What to produce: Your task is to repeat the entries exactly from their first line through the line with "Boresha Society Ltd", and to stop there.

*** Data extracts

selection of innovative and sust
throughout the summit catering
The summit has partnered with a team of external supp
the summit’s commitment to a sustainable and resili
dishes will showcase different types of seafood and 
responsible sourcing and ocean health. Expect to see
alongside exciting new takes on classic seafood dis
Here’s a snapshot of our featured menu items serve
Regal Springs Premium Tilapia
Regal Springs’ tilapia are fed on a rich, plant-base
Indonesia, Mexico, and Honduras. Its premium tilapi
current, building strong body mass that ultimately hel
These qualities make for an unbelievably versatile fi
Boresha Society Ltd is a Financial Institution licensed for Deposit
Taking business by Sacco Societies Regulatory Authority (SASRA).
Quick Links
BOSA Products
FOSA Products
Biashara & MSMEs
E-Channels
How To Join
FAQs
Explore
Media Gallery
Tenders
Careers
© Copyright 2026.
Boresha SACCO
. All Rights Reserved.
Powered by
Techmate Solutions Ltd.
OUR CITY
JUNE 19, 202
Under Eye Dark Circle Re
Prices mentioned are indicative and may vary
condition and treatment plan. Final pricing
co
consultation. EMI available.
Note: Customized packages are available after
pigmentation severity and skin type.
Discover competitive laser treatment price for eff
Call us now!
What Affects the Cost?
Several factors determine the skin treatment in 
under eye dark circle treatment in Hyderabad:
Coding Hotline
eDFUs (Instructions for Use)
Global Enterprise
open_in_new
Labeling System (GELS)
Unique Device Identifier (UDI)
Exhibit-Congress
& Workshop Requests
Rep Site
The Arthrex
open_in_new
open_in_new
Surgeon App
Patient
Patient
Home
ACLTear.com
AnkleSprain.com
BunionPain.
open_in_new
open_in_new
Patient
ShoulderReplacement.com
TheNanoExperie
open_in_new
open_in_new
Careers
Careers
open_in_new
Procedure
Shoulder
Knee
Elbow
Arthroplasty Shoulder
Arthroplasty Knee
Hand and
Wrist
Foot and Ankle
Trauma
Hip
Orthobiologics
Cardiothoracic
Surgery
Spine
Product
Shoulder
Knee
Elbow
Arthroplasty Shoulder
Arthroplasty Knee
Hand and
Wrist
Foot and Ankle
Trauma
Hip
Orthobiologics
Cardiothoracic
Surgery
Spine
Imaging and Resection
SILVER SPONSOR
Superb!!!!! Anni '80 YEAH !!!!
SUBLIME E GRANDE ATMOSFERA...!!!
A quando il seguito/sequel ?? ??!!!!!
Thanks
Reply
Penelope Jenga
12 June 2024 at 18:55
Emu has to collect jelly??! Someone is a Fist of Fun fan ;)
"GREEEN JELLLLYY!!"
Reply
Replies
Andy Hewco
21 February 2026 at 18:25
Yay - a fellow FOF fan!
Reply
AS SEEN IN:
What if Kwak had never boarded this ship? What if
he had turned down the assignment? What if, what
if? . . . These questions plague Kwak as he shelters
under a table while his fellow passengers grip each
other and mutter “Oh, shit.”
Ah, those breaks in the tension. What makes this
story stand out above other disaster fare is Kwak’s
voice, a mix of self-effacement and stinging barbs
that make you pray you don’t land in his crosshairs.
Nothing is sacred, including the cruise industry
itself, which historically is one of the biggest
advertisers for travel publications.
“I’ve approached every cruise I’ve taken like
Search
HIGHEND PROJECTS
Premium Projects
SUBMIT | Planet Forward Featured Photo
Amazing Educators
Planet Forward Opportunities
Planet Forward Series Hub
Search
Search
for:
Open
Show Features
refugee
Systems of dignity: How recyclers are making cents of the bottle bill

******

Answer below:
selection of innovative and sust
throughout the summit catering
The summit has partnered with a team of external supp
the summit’s commitment to a sustainable and resili
dishes will showcase different types of seafood and 
responsible sourcing and ocean health. Expect to see
alongside exciting new takes on classic seafood dis
Here’s a snapshot of our featured menu items serve
Regal Springs Premium Tilapia
Regal Springs’ tilapia are fed on a rich, plant-base
Indonesia, Mexico, and Honduras. Its premium tilapi
current, building strong body mass that ultimately hel
These qualities make for an unbelievably versatile fi
Boresha Society Ltd is a Financial Institution licensed for Deposit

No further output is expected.